Ma’s mentee, Yofrandys Pena, is a third-year student in SSJP and an intern in Interpreter Services. He’s also the current president of the SSJP student committee. Pena’s knowledge of multiple languages is invaluable for the work he is doing in Interpreter Services, which includes assisting patients and families in overcoming language barriers to communicate with their providers.

Throughout Pena’s time in the program, he’s worked in departments across the hospital, allowing him to explore different healthcare sectors. Through Interpreter Services, he’s discovered his passion for international relations.

“During my time with SSJP, I’ve done mechanical and inventory work with the Division of Engineering in Medicine, analyzed brain activity in the Department of Psychiatry and now am working with Interpreter Services,” said Pena. “Yilu Ma, Jean Baptiste Neptune, Sigfredo Salguero and Marta Solis have been more than just supervisors for me and have truly fulfilled their roles as mentors. When I first started with Interpreter Services, I didn’t know what I wanted to study in college.

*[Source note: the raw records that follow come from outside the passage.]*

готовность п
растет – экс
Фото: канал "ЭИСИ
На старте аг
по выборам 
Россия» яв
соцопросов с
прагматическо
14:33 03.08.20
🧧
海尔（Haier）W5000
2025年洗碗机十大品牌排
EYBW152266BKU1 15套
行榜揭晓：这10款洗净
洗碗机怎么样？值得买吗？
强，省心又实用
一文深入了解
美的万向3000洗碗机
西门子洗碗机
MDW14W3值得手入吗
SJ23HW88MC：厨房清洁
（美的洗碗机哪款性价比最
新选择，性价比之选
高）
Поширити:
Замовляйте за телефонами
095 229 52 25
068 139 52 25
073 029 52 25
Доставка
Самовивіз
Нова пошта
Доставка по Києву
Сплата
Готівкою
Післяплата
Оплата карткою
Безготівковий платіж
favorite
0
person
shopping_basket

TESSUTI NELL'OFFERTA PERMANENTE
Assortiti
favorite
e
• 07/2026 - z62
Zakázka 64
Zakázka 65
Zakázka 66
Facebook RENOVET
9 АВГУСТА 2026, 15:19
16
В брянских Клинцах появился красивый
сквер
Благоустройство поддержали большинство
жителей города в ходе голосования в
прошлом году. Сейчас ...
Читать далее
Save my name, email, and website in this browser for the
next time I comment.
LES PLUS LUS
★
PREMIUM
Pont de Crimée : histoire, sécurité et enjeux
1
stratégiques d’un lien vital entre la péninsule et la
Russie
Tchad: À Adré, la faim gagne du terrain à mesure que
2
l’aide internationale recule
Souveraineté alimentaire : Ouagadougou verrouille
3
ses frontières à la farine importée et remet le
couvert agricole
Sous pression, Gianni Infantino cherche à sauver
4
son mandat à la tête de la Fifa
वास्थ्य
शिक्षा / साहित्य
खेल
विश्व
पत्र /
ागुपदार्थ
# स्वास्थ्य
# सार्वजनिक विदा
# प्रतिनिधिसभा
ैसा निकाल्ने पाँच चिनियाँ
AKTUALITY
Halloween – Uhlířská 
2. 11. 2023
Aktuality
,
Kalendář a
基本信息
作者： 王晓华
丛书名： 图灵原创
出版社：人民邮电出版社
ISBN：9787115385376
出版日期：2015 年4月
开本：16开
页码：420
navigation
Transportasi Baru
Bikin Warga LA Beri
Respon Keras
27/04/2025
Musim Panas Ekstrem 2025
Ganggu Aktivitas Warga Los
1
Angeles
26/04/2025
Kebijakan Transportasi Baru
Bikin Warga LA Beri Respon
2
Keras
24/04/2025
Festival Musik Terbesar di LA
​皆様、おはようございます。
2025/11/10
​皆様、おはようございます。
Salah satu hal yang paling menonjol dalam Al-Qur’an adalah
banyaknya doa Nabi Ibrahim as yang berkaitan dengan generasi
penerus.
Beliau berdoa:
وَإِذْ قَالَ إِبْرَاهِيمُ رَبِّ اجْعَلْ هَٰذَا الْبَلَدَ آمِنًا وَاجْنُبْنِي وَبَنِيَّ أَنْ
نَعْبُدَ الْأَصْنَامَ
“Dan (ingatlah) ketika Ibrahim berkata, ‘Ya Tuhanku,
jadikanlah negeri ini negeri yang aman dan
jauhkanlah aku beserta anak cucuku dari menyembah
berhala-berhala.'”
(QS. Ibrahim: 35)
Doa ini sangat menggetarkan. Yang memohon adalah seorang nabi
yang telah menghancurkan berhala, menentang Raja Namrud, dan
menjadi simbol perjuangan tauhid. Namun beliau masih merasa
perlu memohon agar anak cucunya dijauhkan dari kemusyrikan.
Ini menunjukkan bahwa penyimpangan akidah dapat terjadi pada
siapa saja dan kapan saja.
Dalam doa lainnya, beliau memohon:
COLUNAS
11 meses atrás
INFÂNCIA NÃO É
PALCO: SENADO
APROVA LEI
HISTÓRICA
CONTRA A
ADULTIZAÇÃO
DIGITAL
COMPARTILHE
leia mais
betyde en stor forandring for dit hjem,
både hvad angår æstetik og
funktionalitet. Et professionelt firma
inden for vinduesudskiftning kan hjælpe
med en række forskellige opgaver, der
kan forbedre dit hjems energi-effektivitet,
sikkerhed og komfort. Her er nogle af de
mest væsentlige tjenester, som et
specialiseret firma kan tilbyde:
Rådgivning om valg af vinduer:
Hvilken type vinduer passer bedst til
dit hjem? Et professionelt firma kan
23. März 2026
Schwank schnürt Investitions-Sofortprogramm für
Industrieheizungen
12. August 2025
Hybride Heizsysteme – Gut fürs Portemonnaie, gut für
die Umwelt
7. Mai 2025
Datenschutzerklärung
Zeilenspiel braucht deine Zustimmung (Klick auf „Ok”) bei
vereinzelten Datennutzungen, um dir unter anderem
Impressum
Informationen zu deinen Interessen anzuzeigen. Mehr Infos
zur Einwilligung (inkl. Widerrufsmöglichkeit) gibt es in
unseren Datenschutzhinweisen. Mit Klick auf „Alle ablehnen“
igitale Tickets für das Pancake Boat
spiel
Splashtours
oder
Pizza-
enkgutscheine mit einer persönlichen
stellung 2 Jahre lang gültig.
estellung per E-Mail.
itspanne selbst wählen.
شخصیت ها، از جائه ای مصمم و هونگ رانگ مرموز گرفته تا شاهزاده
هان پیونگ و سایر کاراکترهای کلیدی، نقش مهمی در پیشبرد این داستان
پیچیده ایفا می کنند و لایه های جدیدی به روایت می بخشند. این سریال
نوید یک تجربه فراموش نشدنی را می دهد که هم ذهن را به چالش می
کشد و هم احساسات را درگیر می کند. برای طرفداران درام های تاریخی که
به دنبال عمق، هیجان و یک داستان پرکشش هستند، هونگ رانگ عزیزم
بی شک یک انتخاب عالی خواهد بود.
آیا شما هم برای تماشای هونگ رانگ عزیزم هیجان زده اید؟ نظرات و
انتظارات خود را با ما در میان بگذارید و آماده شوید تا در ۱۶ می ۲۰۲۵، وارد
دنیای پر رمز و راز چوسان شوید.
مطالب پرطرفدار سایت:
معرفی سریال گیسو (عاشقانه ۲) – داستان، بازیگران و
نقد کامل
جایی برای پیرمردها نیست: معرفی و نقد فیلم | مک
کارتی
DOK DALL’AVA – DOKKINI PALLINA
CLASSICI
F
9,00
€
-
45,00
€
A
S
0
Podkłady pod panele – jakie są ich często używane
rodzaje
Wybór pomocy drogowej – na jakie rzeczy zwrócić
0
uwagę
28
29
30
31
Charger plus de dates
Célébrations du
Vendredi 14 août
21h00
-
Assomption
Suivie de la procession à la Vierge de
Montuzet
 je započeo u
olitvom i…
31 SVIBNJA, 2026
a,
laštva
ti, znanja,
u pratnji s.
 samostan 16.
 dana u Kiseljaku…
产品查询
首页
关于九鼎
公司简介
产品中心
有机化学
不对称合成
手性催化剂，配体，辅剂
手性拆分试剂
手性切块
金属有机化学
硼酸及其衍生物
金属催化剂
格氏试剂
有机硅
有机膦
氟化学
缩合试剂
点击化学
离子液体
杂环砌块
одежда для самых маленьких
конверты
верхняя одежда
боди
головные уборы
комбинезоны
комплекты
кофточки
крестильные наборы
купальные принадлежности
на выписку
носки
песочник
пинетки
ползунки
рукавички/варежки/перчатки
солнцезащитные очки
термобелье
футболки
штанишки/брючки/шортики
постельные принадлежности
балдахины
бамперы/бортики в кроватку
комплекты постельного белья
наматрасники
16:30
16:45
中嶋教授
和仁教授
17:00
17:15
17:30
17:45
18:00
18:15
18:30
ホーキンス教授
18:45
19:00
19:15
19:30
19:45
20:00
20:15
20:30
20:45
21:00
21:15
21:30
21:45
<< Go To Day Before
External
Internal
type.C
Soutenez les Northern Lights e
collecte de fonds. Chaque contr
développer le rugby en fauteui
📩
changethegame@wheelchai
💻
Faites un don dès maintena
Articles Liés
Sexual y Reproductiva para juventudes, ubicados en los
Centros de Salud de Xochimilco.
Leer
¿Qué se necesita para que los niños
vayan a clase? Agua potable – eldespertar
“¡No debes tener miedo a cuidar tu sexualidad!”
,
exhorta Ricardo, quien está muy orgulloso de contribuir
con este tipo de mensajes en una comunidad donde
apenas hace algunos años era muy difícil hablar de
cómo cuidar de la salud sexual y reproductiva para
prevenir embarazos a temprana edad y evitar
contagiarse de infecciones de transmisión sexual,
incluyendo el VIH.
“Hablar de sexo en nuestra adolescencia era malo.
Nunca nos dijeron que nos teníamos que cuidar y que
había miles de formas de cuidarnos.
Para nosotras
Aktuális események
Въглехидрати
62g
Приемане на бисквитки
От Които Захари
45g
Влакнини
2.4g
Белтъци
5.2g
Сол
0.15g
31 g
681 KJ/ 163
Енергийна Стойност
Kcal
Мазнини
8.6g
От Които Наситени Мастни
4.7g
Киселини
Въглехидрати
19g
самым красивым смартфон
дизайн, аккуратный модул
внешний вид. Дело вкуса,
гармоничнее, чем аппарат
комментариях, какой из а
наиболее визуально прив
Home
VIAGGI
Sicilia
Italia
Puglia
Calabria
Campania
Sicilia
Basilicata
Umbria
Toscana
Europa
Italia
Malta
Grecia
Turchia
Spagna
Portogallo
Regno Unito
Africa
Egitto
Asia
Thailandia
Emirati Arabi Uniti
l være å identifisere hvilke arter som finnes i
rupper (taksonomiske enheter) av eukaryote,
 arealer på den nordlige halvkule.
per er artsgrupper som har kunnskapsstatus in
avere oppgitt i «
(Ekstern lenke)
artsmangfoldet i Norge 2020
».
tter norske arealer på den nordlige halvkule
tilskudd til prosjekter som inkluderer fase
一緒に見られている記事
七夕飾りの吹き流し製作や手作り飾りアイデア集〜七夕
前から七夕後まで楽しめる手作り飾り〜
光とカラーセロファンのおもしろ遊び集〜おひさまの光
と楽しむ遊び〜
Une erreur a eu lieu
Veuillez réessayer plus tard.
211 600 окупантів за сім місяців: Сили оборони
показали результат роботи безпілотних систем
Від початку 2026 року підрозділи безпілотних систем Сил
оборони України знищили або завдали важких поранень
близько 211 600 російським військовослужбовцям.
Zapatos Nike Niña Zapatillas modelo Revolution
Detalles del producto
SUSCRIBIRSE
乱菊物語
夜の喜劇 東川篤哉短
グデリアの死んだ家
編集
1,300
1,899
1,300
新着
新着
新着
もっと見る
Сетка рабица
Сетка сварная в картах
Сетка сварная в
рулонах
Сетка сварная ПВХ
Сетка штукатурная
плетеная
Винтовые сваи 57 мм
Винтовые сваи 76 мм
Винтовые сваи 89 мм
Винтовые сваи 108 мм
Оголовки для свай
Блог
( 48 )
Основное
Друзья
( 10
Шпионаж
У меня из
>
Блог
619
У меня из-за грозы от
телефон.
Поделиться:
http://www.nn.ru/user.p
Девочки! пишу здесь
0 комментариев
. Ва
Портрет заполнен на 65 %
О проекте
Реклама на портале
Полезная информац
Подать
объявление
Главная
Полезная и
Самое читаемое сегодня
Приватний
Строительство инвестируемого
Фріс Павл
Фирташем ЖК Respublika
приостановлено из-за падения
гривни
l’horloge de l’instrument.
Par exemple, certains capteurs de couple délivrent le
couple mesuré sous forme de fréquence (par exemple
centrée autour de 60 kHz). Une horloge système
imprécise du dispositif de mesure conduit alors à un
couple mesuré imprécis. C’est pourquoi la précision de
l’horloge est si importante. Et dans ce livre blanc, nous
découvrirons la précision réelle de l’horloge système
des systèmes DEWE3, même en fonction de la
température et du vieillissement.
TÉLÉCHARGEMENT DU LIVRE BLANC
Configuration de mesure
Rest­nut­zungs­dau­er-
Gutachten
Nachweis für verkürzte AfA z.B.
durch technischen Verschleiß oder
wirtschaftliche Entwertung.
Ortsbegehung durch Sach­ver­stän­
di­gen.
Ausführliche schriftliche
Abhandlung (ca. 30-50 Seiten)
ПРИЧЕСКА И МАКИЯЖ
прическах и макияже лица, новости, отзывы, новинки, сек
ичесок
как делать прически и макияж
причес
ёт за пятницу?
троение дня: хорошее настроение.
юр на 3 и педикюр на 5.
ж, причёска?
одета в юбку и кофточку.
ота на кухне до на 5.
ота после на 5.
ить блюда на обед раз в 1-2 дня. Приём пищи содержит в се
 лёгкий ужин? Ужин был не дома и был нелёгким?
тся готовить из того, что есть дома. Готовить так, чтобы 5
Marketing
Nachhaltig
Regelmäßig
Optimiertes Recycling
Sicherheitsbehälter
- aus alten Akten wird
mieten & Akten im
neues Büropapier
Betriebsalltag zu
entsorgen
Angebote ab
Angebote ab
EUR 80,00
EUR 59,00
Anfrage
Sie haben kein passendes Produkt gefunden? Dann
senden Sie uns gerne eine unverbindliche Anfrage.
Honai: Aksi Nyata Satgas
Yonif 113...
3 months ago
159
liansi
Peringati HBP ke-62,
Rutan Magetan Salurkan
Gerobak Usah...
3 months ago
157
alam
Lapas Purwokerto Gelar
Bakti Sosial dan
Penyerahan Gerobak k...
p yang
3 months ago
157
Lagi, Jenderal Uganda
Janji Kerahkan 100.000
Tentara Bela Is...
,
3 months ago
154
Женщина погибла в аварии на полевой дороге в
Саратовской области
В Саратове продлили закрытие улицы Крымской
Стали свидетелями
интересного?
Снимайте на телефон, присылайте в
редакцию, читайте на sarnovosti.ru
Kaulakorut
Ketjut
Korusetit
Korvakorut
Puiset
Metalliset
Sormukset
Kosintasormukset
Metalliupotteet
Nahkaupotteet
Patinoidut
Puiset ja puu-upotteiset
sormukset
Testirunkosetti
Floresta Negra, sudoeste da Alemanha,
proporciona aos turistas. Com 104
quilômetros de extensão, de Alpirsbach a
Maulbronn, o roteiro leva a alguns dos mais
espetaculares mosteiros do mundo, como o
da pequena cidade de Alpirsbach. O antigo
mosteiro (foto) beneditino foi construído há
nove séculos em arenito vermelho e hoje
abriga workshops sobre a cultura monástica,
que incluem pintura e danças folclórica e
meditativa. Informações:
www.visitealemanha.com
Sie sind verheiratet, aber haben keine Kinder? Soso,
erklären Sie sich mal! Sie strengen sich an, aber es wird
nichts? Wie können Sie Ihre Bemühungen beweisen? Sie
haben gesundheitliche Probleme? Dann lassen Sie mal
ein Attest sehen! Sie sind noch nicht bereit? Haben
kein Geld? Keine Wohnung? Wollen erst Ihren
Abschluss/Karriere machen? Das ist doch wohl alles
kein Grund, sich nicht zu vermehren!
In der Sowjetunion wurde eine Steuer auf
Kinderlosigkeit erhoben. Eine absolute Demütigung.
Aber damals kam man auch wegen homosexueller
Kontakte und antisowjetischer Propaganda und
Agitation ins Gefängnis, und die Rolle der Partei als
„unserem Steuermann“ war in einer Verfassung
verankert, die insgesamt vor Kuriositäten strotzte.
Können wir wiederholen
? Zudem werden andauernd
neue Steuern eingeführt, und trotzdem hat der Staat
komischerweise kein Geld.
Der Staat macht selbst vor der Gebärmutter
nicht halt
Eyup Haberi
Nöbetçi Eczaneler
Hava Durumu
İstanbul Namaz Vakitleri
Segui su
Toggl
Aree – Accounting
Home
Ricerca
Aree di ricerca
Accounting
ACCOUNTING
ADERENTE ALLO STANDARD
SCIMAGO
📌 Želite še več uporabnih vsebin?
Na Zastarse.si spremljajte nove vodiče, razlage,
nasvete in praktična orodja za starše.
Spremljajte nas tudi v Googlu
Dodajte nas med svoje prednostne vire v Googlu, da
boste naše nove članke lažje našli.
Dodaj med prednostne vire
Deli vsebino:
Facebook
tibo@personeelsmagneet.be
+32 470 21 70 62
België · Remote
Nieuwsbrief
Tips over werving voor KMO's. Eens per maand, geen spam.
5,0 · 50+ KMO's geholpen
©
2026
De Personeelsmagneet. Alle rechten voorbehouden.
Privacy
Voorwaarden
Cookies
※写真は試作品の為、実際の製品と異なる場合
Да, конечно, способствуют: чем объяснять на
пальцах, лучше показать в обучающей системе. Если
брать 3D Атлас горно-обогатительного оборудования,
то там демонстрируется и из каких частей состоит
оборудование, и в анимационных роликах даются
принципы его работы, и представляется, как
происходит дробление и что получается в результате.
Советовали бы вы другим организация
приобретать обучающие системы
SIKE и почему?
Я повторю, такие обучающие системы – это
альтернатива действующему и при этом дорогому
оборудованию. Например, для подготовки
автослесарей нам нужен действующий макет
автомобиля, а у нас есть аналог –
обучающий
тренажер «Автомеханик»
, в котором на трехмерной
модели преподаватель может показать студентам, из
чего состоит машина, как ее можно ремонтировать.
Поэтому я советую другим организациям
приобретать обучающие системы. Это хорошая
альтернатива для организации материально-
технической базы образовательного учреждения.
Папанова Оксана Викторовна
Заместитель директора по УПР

My mentors’ guidance helped me discover my passion for international relations and allowed me to understand that I can help members of my community within healthcare, without having to become a nurse or a doctor.”

Before joining the Brigham, Ma studied international relations at Tufts University in the Fletcher School of Law and Diplomacy, and connects with Pena over their shared interests.

Pena and Ma also share experiences of having families that immigrated to the United States.

“Helping students navigate many of the unique challenges that come with being an immigrant or having parents that immigrated to the United States is extremely rewarding to me,” said Ma. “I hope that by sharing my experiences, I can help them find their place in the workforce.”

Programs like SSJP not only provide Boston youth with hands-on work experience and mentorship, but also provide a pipeline for underrepresented groups to enter and lead professions in healthcare and medicine.

“When underrepresented students in medicine connect with mentors of similar backgrounds, they can begin to see pathways for themselves in healthcare,” said Robert Higgins, MD, MSHA, president of the Brigham and executive vice president of Mass General Brigham. “Mentorship programs like SSJP are hugely impactful to our youth and ultimately promote a more equitable multicultural workforce.”